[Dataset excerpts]
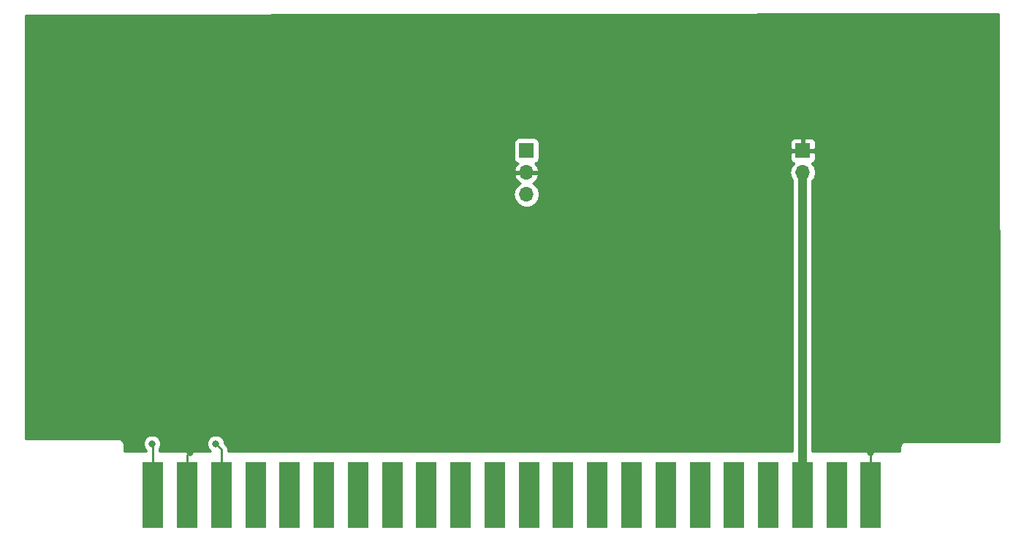
<source format=gbr>
G04 #@! TF.GenerationSoftware,KiCad,Pcbnew,5.0-dev-unknown-997d4de~62~ubuntu17.10.1*
G04 #@! TF.CreationDate,2018-02-23T16:33:40-08:00*
G04 #@! TF.ProjectId,Carrier_Board,436172726965725F426F6172642E6B69,rev?*
G04 #@! TF.SameCoordinates,Original*
G04 #@! TF.FileFunction,Copper,L2,Bot,Signal*
G04 #@! TF.FilePolarity,Positive*
%FSLAX46Y46*%
G04 Gerber Fmt 4.6, Leading zero omitted, Abs format (unit mm)*
G04 Created by KiCad (PCBNEW 5.0-dev-unknown-997d4de~62~ubuntu17.10.1) date Fri Feb 23 16:33:40 2018*
%MOMM*%
%LPD*%
G01*
G04 APERTURE LIST*
%ADD10O,1.700000X1.700000*%
%ADD11R,1.700000X1.700000*%
%ADD12R,2.390000X7.600000*%
%ADD13C,0.800000*%
%ADD14C,0.250000*%
%ADD15C,1.000000*%
%ADD16C,0.254000*%
G04 APERTURE END LIST*
D10*
X144000000Y-90080000D03*
X144000000Y-87540000D03*
D11*
X144000000Y-85000000D03*
D12*
X179920001Y-124989822D03*
X100720001Y-124989822D03*
X124480001Y-124989822D03*
X104680001Y-124989822D03*
X183880001Y-124989822D03*
X152200001Y-124989822D03*
X136360001Y-124989822D03*
X128440001Y-124989822D03*
X116560001Y-124989822D03*
X108640001Y-124989822D03*
X112600001Y-124989822D03*
X172000001Y-124989822D03*
X160120001Y-124989822D03*
X132400001Y-124989822D03*
X175960001Y-124989822D03*
X140320001Y-124989822D03*
X156160001Y-124989822D03*
X144280001Y-124989822D03*
X148240001Y-124989822D03*
X164080001Y-124989822D03*
X120520001Y-124989822D03*
X168040001Y-124989822D03*
D10*
X176000000Y-87540000D03*
D11*
X176000000Y-85000000D03*
D13*
X108000000Y-119000000D03*
X178000000Y-117000000D03*
X178000000Y-113000000D03*
X178000000Y-109000000D03*
X178000000Y-105000000D03*
X178000000Y-102000000D03*
X178000000Y-99000000D03*
X178000000Y-95000000D03*
X178000000Y-92000000D03*
X178000000Y-89000000D03*
X174000000Y-117000000D03*
X174000000Y-113000000D03*
X174000000Y-109000000D03*
X174000000Y-105000000D03*
X174000000Y-102000000D03*
X174000000Y-99000000D03*
X174000000Y-95000000D03*
X174000000Y-92000000D03*
X174000000Y-89000000D03*
X183880001Y-120000000D03*
X105000000Y-120000000D03*
X100625000Y-119000000D03*
D14*
X108640001Y-119640001D02*
X108000000Y-119000000D01*
X108640001Y-124989822D02*
X108640001Y-119640001D01*
X183880001Y-124989822D02*
X183880001Y-120000000D01*
X104680001Y-120319999D02*
X105000000Y-120000000D01*
X104680001Y-124989822D02*
X104680001Y-120319999D01*
X100720001Y-124989822D02*
X100720001Y-119095001D01*
X100720001Y-119095001D02*
X100625000Y-119000000D01*
D15*
X175960001Y-124989822D02*
X175960001Y-87579999D01*
X175960001Y-87579999D02*
X176000000Y-87540000D01*
D16*
G36*
X198714652Y-118740000D02*
X188019926Y-118740000D01*
X187950000Y-118726091D01*
X187880075Y-118740000D01*
X187880074Y-118740000D01*
X187672972Y-118781195D01*
X187438119Y-118938119D01*
X187281195Y-119172972D01*
X187226091Y-119450000D01*
X187240001Y-119519931D01*
X187240001Y-119873000D01*
X177095001Y-119873000D01*
X177095001Y-88574144D01*
X177398839Y-88119418D01*
X177514092Y-87540000D01*
X177398839Y-86960582D01*
X177070625Y-86469375D01*
X177048967Y-86454904D01*
X177209698Y-86388327D01*
X177388327Y-86209699D01*
X177485000Y-85976310D01*
X177485000Y-85285750D01*
X177326250Y-85127000D01*
X176127000Y-85127000D01*
X176127000Y-85147000D01*
X175873000Y-85147000D01*
X175873000Y-85127000D01*
X174673750Y-85127000D01*
X174515000Y-85285750D01*
X174515000Y-85976310D01*
X174611673Y-86209699D01*
X174790302Y-86388327D01*
X174951033Y-86454904D01*
X174929375Y-86469375D01*
X174601161Y-86960582D01*
X174485908Y-87540000D01*
X174601161Y-88119418D01*
X174825002Y-88454420D01*
X174825001Y-119873000D01*
X109400001Y-119873000D01*
X109400001Y-119714847D01*
X109414889Y-119640000D01*
X109400001Y-119565153D01*
X109400001Y-119565149D01*
X109355905Y-119343464D01*
X109187930Y-119092072D01*
X109124474Y-119049672D01*
X109035000Y-118960198D01*
X109035000Y-118794126D01*
X108877431Y-118413720D01*
X108586280Y-118122569D01*
X108205874Y-117965000D01*
X107794126Y-117965000D01*
X107413720Y-118122569D01*
X107122569Y-118413720D01*
X106965000Y-118794126D01*
X106965000Y-119205874D01*
X107122569Y-119586280D01*
X107409289Y-119873000D01*
X101480001Y-119873000D01*
X101480001Y-119608710D01*
X101502431Y-119586280D01*
X101660000Y-119205874D01*
X101660000Y-118794126D01*
X101502431Y-118413720D01*
X101211280Y-118122569D01*
X100830874Y-117965000D01*
X100419126Y-117965000D01*
X100038720Y-118122569D01*
X99747569Y-118413720D01*
X99590000Y-118794126D01*
X99590000Y-119205874D01*
X99747569Y-119586280D01*
X99960002Y-119798713D01*
X99960002Y-119873000D01*
X97385000Y-119873000D01*
X97385000Y-119169926D01*
X97398909Y-119100000D01*
X97343805Y-118822972D01*
X97186881Y-118588119D01*
X96952028Y-118431195D01*
X96744926Y-118390000D01*
X96675000Y-118376091D01*
X96605075Y-118390000D01*
X85960703Y-118390000D01*
X85988746Y-90080000D01*
X142485908Y-90080000D01*
X142601161Y-90659418D01*
X142929375Y-91150625D01*
X143420582Y-91478839D01*
X143853744Y-91565000D01*
X144146256Y-91565000D01*
X144579418Y-91478839D01*
X145070625Y-91150625D01*
X145398839Y-90659418D01*
X145514092Y-90080000D01*
X145398839Y-89500582D01*
X145070625Y-89009375D01*
X144751522Y-88796157D01*
X144881358Y-88735183D01*
X145271645Y-88306924D01*
X145441476Y-87896890D01*
X145320155Y-87667000D01*
X144127000Y-87667000D01*
X144127000Y-87687000D01*
X143873000Y-87687000D01*
X143873000Y-87667000D01*
X142679845Y-87667000D01*
X142558524Y-87896890D01*
X142728355Y-88306924D01*
X143118642Y-88735183D01*
X143248478Y-88796157D01*
X142929375Y-89009375D01*
X142601161Y-89500582D01*
X142485908Y-90080000D01*
X85988746Y-90080000D01*
X85994620Y-84150000D01*
X142502560Y-84150000D01*
X142502560Y-85850000D01*
X142551843Y-86097765D01*
X142692191Y-86307809D01*
X142902235Y-86448157D01*
X143005708Y-86468739D01*
X142728355Y-86773076D01*
X142558524Y-87183110D01*
X142679845Y-87413000D01*
X143873000Y-87413000D01*
X143873000Y-87393000D01*
X144127000Y-87393000D01*
X144127000Y-87413000D01*
X145320155Y-87413000D01*
X145441476Y-87183110D01*
X145271645Y-86773076D01*
X144994292Y-86468739D01*
X145097765Y-86448157D01*
X145307809Y-86307809D01*
X145448157Y-86097765D01*
X145497440Y-85850000D01*
X145497440Y-84150000D01*
X145472316Y-84023690D01*
X174515000Y-84023690D01*
X174515000Y-84714250D01*
X174673750Y-84873000D01*
X175873000Y-84873000D01*
X175873000Y-83673750D01*
X176127000Y-83673750D01*
X176127000Y-84873000D01*
X177326250Y-84873000D01*
X177485000Y-84714250D01*
X177485000Y-84023690D01*
X177388327Y-83790301D01*
X177209698Y-83611673D01*
X176976309Y-83515000D01*
X176285750Y-83515000D01*
X176127000Y-83673750D01*
X175873000Y-83673750D01*
X175714250Y-83515000D01*
X175023691Y-83515000D01*
X174790302Y-83611673D01*
X174611673Y-83790301D01*
X174515000Y-84023690D01*
X145472316Y-84023690D01*
X145448157Y-83902235D01*
X145307809Y-83692191D01*
X145097765Y-83551843D01*
X144850000Y-83502560D01*
X143150000Y-83502560D01*
X142902235Y-83551843D01*
X142692191Y-83692191D01*
X142551843Y-83902235D01*
X142502560Y-84150000D01*
X85994620Y-84150000D01*
X86009297Y-69334068D01*
X198690349Y-69185933D01*
X198714652Y-118740000D01*
X198714652Y-118740000D01*
G37*
X198714652Y-118740000D02*
X188019926Y-118740000D01*
X187950000Y-118726091D01*
X187880075Y-118740000D01*
X187880074Y-118740000D01*
X187672972Y-118781195D01*
X187438119Y-118938119D01*
X187281195Y-119172972D01*
X187226091Y-119450000D01*
X187240001Y-119519931D01*
X187240001Y-119873000D01*
X177095001Y-119873000D01*
X177095001Y-88574144D01*
X177398839Y-88119418D01*
X177514092Y-87540000D01*
X177398839Y-86960582D01*
X177070625Y-86469375D01*
X177048967Y-86454904D01*
X177209698Y-86388327D01*
X177388327Y-86209699D01*
X177485000Y-85976310D01*
X177485000Y-85285750D01*
X177326250Y-85127000D01*
X176127000Y-85127000D01*
X176127000Y-85147000D01*
X175873000Y-85147000D01*
X175873000Y-85127000D01*
X174673750Y-85127000D01*
X174515000Y-85285750D01*
X174515000Y-85976310D01*
X174611673Y-86209699D01*
X174790302Y-86388327D01*
X174951033Y-86454904D01*
X174929375Y-86469375D01*
X174601161Y-86960582D01*
X174485908Y-87540000D01*
X174601161Y-88119418D01*
X174825002Y-88454420D01*
X174825001Y-119873000D01*
X109400001Y-119873000D01*
X109400001Y-119714847D01*
X109414889Y-119640000D01*
X109400001Y-119565153D01*
X109400001Y-119565149D01*
X109355905Y-119343464D01*
X109187930Y-119092072D01*
X109124474Y-119049672D01*
X109035000Y-118960198D01*
X109035000Y-118794126D01*
X108877431Y-118413720D01*
X108586280Y-118122569D01*
X108205874Y-117965000D01*
X107794126Y-117965000D01*
X107413720Y-118122569D01*
X107122569Y-118413720D01*
X106965000Y-118794126D01*
X106965000Y-119205874D01*
X107122569Y-119586280D01*
X107409289Y-119873000D01*
X101480001Y-119873000D01*
X101480001Y-119608710D01*
X101502431Y-119586280D01*
X101660000Y-119205874D01*
X101660000Y-118794126D01*
X101502431Y-118413720D01*
X101211280Y-118122569D01*
X100830874Y-117965000D01*
X100419126Y-117965000D01*
X100038720Y-118122569D01*
X99747569Y-118413720D01*
X99590000Y-118794126D01*
X99590000Y-119205874D01*
X99747569Y-119586280D01*
X99960002Y-119798713D01*
X99960002Y-119873000D01*
X97385000Y-119873000D01*
X97385000Y-119169926D01*
X97398909Y-119100000D01*
X97343805Y-118822972D01*
X97186881Y-118588119D01*
X96952028Y-118431195D01*
X96744926Y-118390000D01*
X96675000Y-118376091D01*
X96605075Y-118390000D01*
X85960703Y-118390000D01*
X85988746Y-90080000D01*
X142485908Y-90080000D01*
X142601161Y-90659418D01*
X142929375Y-91150625D01*
X143420582Y-91478839D01*
X143853744Y-91565000D01*
X144146256Y-91565000D01*
X144579418Y-91478839D01*
X145070625Y-91150625D01*
X145398839Y-90659418D01*
X145514092Y-90080000D01*
X145398839Y-89500582D01*
X145070625Y-89009375D01*
X144751522Y-88796157D01*
X144881358Y-88735183D01*
X145271645Y-88306924D01*
X145441476Y-87896890D01*
X145320155Y-87667000D01*
X144127000Y-87667000D01*
X144127000Y-87687000D01*
X143873000Y-87687000D01*
X143873000Y-87667000D01*
X142679845Y-87667000D01*
X142558524Y-87896890D01*
X142728355Y-88306924D01*
X143118642Y-88735183D01*
X143248478Y-88796157D01*
X142929375Y-89009375D01*
X142601161Y-89500582D01*
X142485908Y-90080000D01*
X85988746Y-90080000D01*
X85994620Y-84150000D01*
X142502560Y-84150000D01*
X142502560Y-85850000D01*
X142551843Y-86097765D01*
X142692191Y-86307809D01*
X142902235Y-86448157D01*
X143005708Y-86468739D01*
X142728355Y-86773076D01*
X142558524Y-87183110D01*
X142679845Y-87413000D01*
X143873000Y-87413000D01*
X143873000Y-87393000D01*
X144127000Y-87393000D01*
X144127000Y-87413000D01*
X145320155Y-87413000D01*
X145441476Y-87183110D01*
X145271645Y-86773076D01*
X144994292Y-86468739D01*
X145097765Y-86448157D01*
X145307809Y-86307809D01*
X145448157Y-86097765D01*
X145497440Y-85850000D01*
X145497440Y-84150000D01*
X145472316Y-84023690D01*
X174515000Y-84023690D01*
X174515000Y-84714250D01*
X174673750Y-84873000D01*
X175873000Y-84873000D01*
X175873000Y-83673750D01*
X176127000Y-83673750D01*
X176127000Y-84873000D01*
X177326250Y-84873000D01*
X177485000Y-84714250D01*
X177485000Y-84023690D01*
X177388327Y-83790301D01*
X177209698Y-83611673D01*
X176976309Y-83515000D01*
X176285750Y-83515000D01*
X176127000Y-83673750D01*
X175873000Y-83673750D01*
X175714250Y-83515000D01*
X175023691Y-83515000D01*
X174790302Y-83611673D01*
X174611673Y-83790301D01*
X174515000Y-84023690D01*
X145472316Y-84023690D01*
X145448157Y-83902235D01*
X145307809Y-83692191D01*
X145097765Y-83551843D01*
X144850000Y-83502560D01*
X143150000Y-83502560D01*
X142902235Y-83551843D01*
X142692191Y-83692191D01*
X142551843Y-83902235D01*
X142502560Y-84150000D01*
X85994620Y-84150000D01*
X86009297Y-69334068D01*
X198690349Y-69185933D01*
X198714652Y-118740000D01*
M02*

</source>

### Exercise prompt
Check each line of the records above, and copy those that hold the word "format".

### Result for this exercise
<source format=gbr>
G04 Gerber Fmt 4.6, Leading zero omitted, Abs format (unit mm)*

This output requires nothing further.